Before her on the table lay much used Ziploc bags and airless balloons waiting to be blown up. She had the colorful, big hair wig, red nose, gay costume of large blocks of color and the painted smiling clown make-up including the smile. But I noticed she wasn’t smiling. Beneath the layers of white and gaily colored make-up this lady clown was sad. I also noticed she paid no attention to the impatience of the children in front of her. In turn, they paid no attention to the signs her manner was giving to them.
She was blind.
Her careful twisting of the balloons into either the shape of a dog or a hat was completed with great care. I wondered why, for some of the children were very impatient, the children who longed to rush off to join in other activities stayed if they couldn’t wait. She wouldn’t see. They didn’t see.
Once a child reached the spot beside her the Lady Clown had them select the number of balloons she’d need to make their chosen object – dog or hat. It wasn’t until then that some of the children realized the clown was blind. So many of them reacted visibly shooting glances at their impatient parent waiting to move on, mouths falling open but it seemed an equal number never realized the Lady Clown couldn’t see them. Or the balloons. Or the crowd. Or the finished products taking shape beneath her fingers.
My heart wept inside for her. I wasn’t sure what brought her into this noisy crowd that day. Perhaps a desire to be a part of something larger than herself. Or maybe the need for human contact. Or maybe the simple reason was a need to give a part of herself away. Clearly, whatever her motivation for being there was, if it was to make her happy it was not succeeding.
We left the Greek Festival, my daughter clutching a balloon hat and my heart straying back again to the Lady Clown. I had to fight the temptation to ask my daughter to treat the hat with extra gentleness, to not play with it, wear it and eventually pop it because the toy she held was a piece of a woman’s heart.
I wondered if someone would come to help the Lady Clown home. To gather her belongings and help her take her clown costume and make-up off…to return to the woman she was in daily life.
Was she lonely? Was she loved? Did she have children who were now grown with children of their own?

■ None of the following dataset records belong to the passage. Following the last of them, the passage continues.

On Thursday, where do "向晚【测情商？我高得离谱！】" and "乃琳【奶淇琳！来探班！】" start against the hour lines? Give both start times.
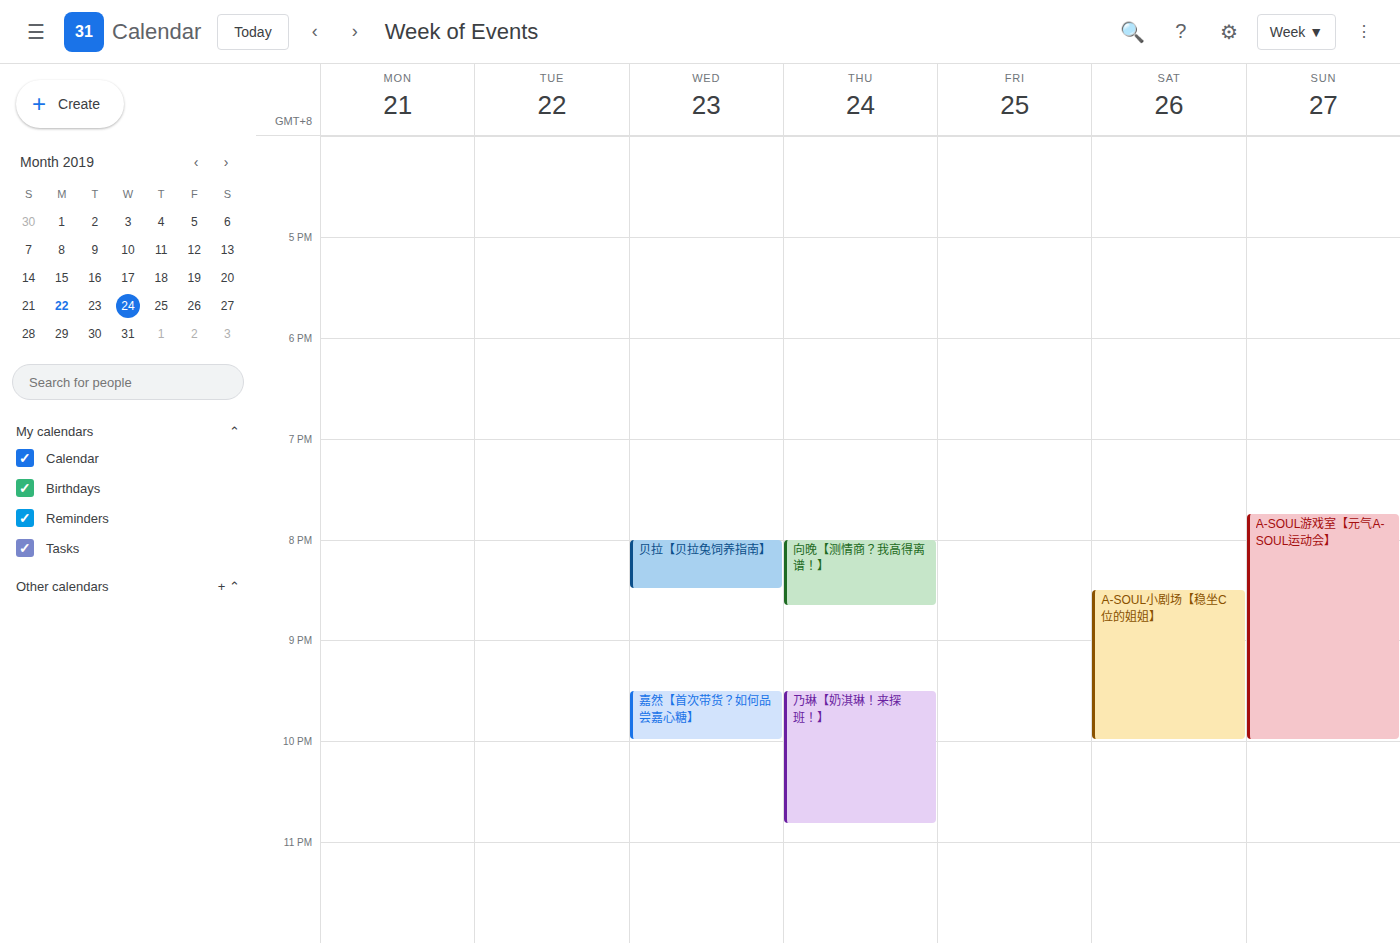
"向晚【测情商？我高得离谱！】": 8:00 PM, exactly on the 8 PM line. "乃琳【奶淇琳！来探班！】": 9:30 PM, halfway between the 9 PM and 10 PM lines.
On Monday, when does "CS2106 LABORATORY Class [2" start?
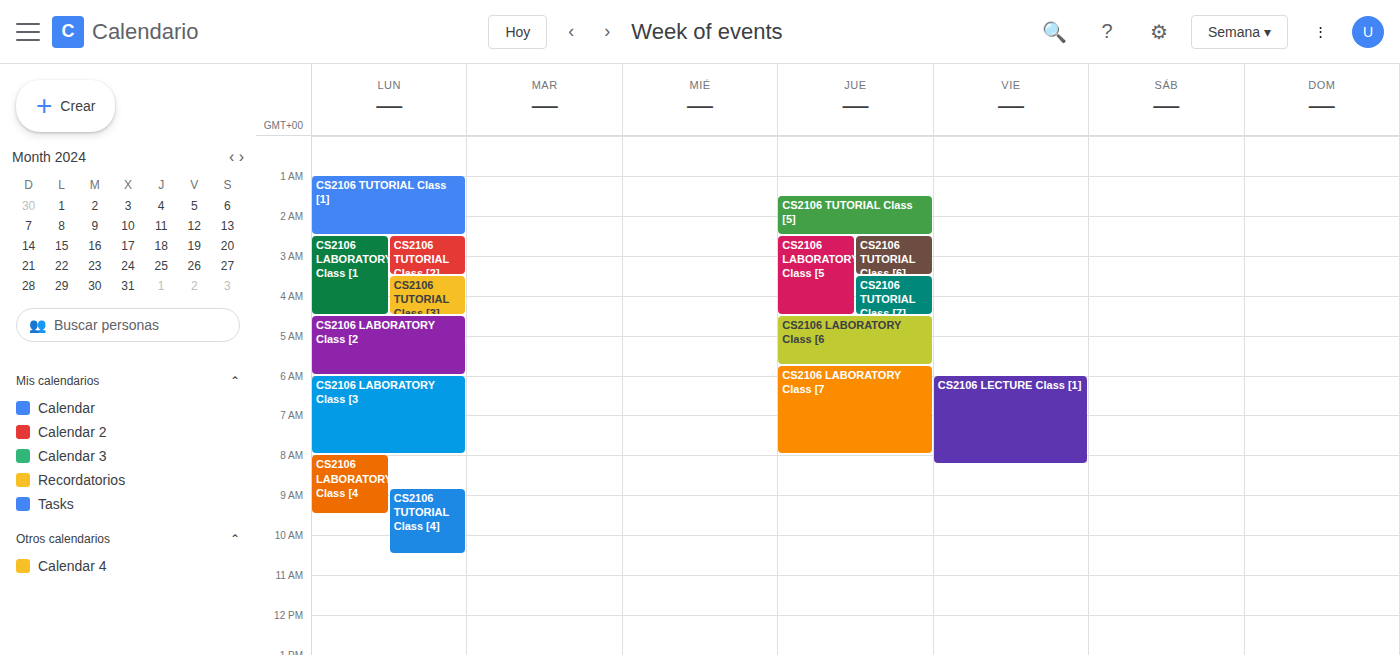
04:30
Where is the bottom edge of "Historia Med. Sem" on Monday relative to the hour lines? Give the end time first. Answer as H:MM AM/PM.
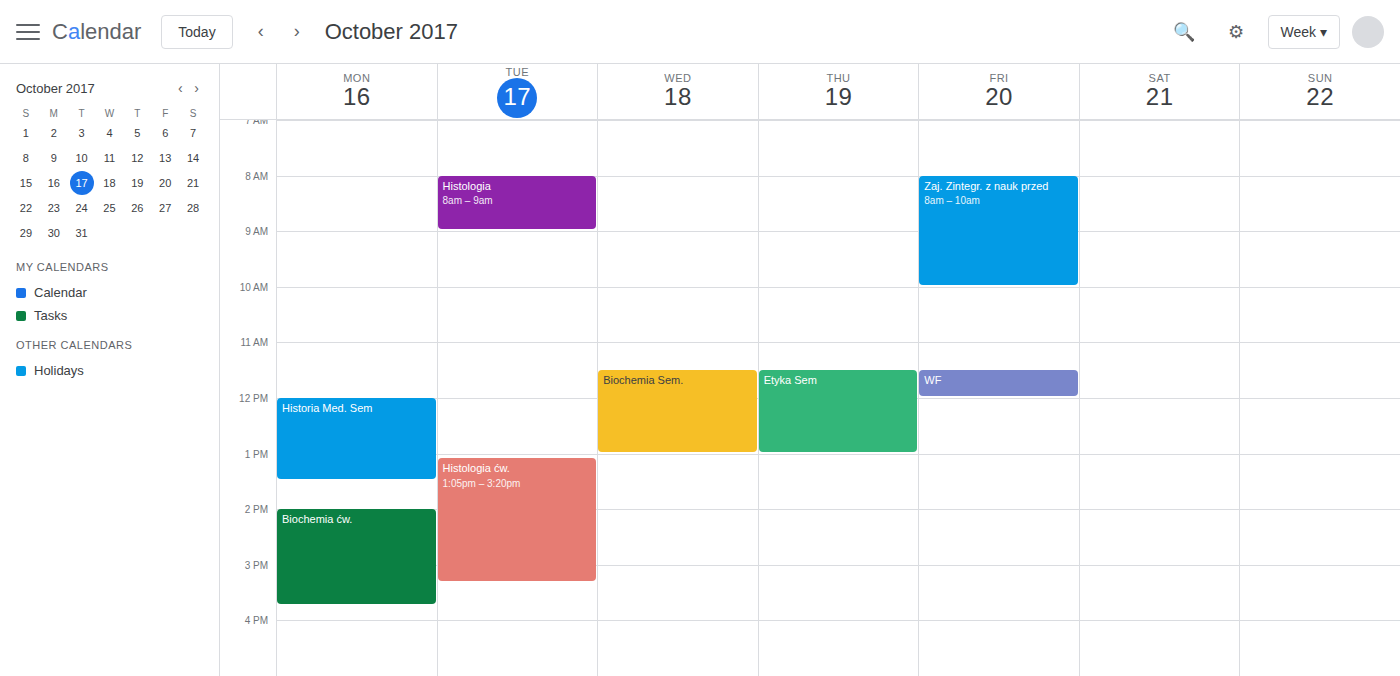
1:30 PM -- halfway between the 1 PM and 2 PM lines.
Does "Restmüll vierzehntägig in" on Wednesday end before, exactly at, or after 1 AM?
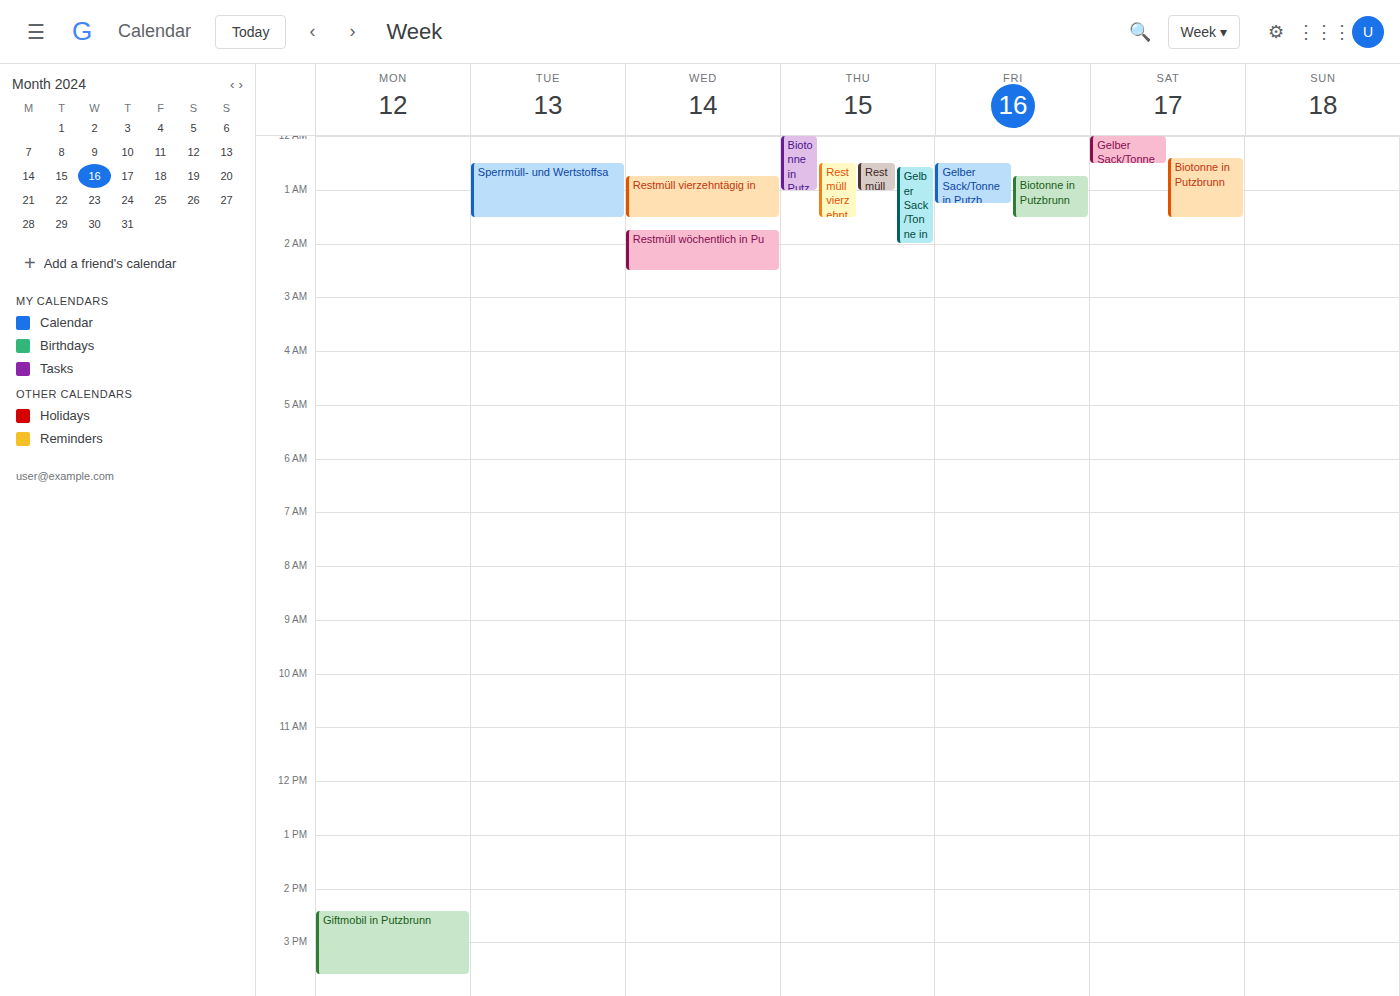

I understood, at least I believe I did, her desire to give what she could to make the event of her church successful…to want to feel a part of something larger than the limitations of her disability. I prayed God would take the gift she was giving, which of course, really wasn’t balloons at all, and return it to her a hundred times a hundred. I also prayed the Lady Clown’s face would wear a real smile on her face, even if again she wore one also painted on.